Я любил свою страну и в особенности мужественный испанский народ, приверженный трону и алтарю, верный законам чести. Испанцы платили мне взаимностью, и двор решил, что я слишком любим. Находясь с тех пор в почетном изгнании, я, как мог, служил своей родине, издали содействуя счастью соотечественников. Любовь к отчизне и человечеству наполнила сердце мое сладкими чувствами.
Что же касается той, другой любви, которая должна была украсить весну моей жизни, – чего мог я ждать от нее сегодня? Я решил, что род Сидониев кончится мной. Знаю, что дочери многих грандов желали бы союза со мной, но они не знают, что предложенье моей руки было бы опасным подарком. Мой образ мыслей не соответствует теперешним нравам.

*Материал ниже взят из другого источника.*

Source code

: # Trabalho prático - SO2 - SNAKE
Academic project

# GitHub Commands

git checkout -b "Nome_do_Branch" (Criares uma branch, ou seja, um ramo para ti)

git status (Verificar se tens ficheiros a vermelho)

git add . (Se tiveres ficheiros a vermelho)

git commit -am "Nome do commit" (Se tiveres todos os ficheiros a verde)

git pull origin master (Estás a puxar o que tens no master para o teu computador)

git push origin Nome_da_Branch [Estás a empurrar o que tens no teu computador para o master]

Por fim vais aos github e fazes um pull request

Отцы наши считали своих жен блюстительницами своего счастья и чести. В старой Кастилии кинжал и яд карали измену. Не осуждаю моих предков, но и не хотел бы следовать их примеру, так что лучше, чтоб род мой кончился на мне».
Дойдя до этого места письма, отец мой как будто заколебался, читать ли дальше, но я стала так настойчиво просить его, что он, не в силах противиться моим настояниям, продолжал:
– «Радуюсь тому счастью, которое доставляет тебе общество прелестной Элеоноры. В этом возрасте мысль принимает, должно быть, очаровательные формы. То, что ты о ней пишешь, доказывает, что ты с ней счастлив; это немало содействует и моему собственному счастью».